▶ Data in this exercise:
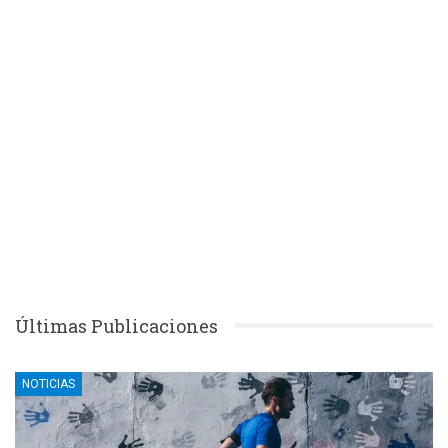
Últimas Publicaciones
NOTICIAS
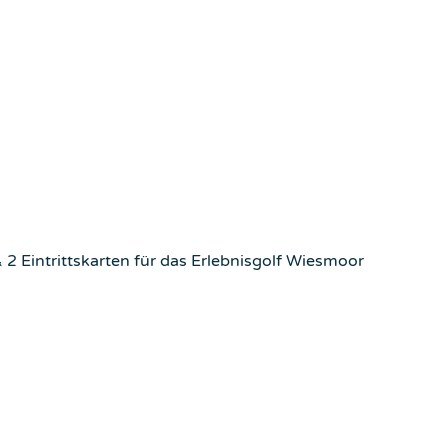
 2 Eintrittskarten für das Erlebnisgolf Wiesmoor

...

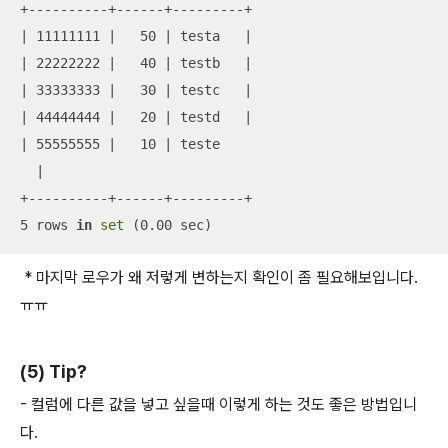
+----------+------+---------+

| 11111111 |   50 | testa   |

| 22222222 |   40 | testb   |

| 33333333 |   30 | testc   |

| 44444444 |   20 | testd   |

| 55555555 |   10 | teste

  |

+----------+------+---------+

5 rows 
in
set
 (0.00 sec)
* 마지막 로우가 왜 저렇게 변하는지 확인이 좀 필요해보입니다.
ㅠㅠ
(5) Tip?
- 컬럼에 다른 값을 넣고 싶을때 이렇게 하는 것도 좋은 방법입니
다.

▶ Task details: Which lines of the records contain the word "Wiesmoor"? Pick out each of those lines and copy it, counting only matches with the same capitalization.

▶ Answer to this problem:
 2 Eintrittskarten für das Erlebnisgolf Wiesmoor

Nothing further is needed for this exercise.